Quiet quitting might be on the rise, but that doesn’t mean your organisation is helpless. By executing positive changes that provide your team with better conditions, you can help them avoid feeling overwhelmed at work.

1. Open communication channels

Communication is crucial to reducing workplace unhappiness. If employees are unmotivated to complete their role, having open communication channels means they feel comfortable discussing their issues with management instead of going down the quiet quitting route.

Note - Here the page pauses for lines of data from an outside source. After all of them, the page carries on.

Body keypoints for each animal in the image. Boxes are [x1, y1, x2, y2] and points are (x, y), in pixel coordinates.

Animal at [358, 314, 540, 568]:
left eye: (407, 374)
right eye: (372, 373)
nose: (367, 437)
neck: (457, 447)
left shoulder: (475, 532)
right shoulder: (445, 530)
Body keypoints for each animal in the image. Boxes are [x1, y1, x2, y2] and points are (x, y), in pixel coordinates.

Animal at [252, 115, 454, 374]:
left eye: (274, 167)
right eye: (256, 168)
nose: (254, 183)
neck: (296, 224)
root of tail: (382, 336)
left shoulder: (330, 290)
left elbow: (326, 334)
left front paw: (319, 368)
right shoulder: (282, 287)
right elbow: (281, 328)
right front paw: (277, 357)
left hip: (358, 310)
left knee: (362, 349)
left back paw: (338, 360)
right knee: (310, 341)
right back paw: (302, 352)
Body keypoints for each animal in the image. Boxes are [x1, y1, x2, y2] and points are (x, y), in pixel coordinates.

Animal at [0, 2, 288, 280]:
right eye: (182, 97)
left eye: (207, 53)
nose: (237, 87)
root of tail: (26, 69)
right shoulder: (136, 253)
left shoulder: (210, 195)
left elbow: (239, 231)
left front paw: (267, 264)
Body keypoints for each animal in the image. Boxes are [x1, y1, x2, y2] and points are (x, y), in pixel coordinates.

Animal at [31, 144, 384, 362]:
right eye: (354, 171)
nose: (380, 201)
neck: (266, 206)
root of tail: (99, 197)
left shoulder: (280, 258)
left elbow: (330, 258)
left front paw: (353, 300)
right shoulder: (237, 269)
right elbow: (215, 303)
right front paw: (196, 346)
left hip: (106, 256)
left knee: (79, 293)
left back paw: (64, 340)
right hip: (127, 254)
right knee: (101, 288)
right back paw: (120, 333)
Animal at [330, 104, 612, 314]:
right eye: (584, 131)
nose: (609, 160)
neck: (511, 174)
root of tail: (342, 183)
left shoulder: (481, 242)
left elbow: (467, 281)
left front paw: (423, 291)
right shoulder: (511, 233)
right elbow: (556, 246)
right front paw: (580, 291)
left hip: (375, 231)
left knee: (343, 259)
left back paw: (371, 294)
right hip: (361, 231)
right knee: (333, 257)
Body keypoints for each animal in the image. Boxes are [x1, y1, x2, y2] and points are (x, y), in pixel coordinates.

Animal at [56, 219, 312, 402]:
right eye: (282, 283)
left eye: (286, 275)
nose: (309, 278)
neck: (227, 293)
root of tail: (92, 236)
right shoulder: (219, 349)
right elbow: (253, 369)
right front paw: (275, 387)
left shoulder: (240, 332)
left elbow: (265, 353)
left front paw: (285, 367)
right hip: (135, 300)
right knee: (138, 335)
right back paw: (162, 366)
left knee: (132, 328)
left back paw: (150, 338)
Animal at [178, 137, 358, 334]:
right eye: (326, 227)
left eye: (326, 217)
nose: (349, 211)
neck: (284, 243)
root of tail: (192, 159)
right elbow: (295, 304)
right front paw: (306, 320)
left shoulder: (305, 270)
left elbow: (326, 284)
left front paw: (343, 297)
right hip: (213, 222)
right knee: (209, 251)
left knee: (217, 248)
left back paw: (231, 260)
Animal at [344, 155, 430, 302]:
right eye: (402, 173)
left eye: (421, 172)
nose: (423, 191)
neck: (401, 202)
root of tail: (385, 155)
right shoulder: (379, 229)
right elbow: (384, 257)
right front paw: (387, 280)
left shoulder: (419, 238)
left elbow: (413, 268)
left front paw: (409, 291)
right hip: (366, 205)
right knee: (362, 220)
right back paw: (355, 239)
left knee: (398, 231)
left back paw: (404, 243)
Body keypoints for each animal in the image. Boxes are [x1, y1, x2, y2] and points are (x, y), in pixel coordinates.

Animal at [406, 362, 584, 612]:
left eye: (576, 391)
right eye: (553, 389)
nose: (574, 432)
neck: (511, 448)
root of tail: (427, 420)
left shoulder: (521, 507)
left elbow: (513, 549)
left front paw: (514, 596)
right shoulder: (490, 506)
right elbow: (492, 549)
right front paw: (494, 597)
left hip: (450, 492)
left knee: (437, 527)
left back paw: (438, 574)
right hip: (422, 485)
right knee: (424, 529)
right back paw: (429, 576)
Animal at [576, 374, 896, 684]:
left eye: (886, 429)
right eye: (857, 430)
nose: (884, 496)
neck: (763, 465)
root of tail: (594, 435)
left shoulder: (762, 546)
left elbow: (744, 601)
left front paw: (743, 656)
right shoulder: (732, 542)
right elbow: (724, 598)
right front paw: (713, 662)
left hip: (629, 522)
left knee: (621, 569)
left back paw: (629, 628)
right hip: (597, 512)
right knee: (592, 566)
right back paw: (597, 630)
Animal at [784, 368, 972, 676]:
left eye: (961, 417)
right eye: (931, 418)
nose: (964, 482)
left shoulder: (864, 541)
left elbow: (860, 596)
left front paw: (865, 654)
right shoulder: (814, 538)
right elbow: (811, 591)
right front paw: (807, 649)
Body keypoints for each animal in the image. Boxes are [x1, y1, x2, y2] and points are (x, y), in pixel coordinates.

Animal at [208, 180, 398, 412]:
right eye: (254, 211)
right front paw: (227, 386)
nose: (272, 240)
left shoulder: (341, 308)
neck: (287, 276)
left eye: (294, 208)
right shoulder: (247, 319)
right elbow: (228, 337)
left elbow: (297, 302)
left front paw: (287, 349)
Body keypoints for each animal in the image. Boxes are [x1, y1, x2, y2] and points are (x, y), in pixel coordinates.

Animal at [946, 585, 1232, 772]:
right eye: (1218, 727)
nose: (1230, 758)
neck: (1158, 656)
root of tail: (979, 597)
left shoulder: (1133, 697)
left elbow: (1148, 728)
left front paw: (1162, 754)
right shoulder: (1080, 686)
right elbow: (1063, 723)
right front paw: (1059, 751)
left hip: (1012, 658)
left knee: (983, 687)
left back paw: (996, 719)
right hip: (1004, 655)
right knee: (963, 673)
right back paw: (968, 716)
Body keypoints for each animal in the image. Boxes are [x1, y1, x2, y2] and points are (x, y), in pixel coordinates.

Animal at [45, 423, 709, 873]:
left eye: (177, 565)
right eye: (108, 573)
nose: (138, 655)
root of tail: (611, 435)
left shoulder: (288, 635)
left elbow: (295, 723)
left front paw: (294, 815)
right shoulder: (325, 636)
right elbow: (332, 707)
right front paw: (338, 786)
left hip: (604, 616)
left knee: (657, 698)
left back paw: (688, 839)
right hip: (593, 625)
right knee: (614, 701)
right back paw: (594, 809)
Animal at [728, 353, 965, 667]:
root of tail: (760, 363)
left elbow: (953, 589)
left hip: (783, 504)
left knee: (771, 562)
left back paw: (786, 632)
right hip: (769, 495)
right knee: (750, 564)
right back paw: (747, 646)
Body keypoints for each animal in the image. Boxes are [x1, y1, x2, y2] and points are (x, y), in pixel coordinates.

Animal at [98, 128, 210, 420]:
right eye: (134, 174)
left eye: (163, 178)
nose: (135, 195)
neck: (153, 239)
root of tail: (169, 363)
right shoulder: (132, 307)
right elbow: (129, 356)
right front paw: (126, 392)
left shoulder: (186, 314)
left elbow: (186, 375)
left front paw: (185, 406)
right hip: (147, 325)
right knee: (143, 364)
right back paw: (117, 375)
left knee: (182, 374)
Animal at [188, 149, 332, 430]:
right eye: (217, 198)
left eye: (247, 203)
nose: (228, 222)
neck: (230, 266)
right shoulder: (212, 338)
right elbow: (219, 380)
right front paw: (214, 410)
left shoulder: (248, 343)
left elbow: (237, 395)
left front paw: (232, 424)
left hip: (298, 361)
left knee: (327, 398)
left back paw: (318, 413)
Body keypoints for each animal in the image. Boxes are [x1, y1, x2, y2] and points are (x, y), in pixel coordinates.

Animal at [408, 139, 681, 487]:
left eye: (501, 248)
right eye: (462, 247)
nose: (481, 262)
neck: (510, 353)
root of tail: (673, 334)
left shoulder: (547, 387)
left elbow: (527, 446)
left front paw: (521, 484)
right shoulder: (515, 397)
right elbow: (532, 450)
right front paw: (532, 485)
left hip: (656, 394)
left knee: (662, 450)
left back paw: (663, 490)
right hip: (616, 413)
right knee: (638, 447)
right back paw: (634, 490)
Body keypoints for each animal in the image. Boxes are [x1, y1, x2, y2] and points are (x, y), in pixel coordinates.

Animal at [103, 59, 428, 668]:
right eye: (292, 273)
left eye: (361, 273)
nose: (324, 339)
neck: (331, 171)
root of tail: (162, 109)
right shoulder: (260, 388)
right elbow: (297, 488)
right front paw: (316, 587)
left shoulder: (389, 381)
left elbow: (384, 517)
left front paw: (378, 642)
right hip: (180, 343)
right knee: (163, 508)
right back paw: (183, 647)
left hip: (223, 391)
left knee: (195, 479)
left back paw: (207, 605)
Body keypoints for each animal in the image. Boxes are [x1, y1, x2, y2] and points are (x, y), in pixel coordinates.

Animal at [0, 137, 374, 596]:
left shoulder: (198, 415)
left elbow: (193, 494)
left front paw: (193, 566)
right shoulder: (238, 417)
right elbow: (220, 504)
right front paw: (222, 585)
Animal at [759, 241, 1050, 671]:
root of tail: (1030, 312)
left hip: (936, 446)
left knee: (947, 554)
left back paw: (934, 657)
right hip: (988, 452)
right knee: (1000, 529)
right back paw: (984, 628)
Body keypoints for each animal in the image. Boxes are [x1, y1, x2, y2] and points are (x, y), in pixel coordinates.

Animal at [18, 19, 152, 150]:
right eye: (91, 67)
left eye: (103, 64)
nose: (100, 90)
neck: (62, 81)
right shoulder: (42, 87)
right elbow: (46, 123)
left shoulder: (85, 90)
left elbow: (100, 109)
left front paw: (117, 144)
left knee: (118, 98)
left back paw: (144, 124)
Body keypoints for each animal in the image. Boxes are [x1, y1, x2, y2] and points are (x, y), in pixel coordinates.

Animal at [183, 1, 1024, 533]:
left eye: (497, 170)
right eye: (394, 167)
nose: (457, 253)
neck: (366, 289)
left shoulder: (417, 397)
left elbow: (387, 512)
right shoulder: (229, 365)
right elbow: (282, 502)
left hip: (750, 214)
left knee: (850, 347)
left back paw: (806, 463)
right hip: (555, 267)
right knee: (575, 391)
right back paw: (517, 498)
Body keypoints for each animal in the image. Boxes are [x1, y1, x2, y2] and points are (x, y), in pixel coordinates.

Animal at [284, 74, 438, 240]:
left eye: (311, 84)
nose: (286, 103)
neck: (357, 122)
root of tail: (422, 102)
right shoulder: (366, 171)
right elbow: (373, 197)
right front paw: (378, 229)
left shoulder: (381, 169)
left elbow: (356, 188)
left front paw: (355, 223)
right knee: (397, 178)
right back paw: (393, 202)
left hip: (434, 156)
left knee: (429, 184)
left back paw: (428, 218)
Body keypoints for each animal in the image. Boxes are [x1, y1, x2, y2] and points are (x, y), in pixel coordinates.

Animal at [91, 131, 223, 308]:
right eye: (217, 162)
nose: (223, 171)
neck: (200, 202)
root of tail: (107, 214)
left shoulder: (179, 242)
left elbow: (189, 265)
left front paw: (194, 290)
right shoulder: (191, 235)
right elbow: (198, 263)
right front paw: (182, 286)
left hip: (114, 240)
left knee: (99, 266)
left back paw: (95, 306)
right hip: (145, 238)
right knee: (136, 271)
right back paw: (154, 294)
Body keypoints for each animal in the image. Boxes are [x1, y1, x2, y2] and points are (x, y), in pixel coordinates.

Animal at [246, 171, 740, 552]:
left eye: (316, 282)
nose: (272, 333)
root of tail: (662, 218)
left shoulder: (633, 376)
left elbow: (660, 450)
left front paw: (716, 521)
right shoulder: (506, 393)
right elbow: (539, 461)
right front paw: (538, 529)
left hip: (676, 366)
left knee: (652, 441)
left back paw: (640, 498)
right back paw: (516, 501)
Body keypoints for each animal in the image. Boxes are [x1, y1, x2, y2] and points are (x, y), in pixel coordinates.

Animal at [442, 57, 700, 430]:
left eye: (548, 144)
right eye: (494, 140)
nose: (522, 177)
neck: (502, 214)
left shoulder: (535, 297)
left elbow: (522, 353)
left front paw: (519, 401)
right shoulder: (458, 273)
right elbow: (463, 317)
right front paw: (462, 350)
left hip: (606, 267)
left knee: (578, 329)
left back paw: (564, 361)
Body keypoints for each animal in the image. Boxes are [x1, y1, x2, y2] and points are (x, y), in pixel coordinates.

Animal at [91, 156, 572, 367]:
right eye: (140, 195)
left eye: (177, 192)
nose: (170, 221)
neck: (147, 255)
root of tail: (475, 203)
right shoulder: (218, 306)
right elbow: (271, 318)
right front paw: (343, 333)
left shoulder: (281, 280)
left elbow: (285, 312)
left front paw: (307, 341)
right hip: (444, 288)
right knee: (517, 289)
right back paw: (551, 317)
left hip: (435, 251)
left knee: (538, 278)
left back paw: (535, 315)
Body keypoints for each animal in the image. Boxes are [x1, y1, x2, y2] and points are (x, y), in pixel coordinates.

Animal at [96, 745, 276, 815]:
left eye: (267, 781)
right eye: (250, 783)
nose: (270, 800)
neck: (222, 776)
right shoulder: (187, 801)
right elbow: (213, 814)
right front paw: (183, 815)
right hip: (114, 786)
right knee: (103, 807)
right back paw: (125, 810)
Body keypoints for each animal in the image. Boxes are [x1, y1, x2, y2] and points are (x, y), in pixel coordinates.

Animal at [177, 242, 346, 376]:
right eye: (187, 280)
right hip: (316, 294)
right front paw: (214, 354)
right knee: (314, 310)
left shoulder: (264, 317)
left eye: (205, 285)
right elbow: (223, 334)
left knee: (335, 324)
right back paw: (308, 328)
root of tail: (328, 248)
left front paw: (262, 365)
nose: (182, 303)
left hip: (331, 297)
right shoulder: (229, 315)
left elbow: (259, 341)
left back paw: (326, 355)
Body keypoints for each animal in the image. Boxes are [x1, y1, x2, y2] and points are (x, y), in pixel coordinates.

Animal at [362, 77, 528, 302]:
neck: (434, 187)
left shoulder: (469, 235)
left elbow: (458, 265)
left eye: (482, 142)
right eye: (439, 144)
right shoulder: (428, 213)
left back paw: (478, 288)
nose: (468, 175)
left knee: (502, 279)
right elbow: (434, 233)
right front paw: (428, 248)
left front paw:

By fostering a culture of honest discussion, you can learn about the issues your team faces individually and as a group. With this information, you can make specific accommodations that improve their work-life balance and deliver a higher level of productivity.

2. Stop the hustle mindset

Over the last decade, many businesses and their leaders have adopted the hustle mentality that expects everyone to work as hard as possible. Yet with fewer employees buying into this mindset following the pandemic, don’t be surprised to learn your team has quietly quit while you’re working day and night.

While a hustle mentality might have gotten results in the past, it’s also caused workers to experience severe burnout that harms them and your business. Encourage a different, more positive philosophy that values your workers and their personal time to ensure everyone achieves success together.

3. Create new opportunities

Most employees want to feel like they’re making progress, not standing still. Even if someone finds their job rewarding initially, after a few months or years of completing the same tasks, they might decide it’s time for a challenge.

This means you must constantly offer new opportunities for your workforce. Whether that’s growing someone’s role alongside their wage or handing out new job titles with different responsibilities, this approach is critical to keeping your team from quiet quitting.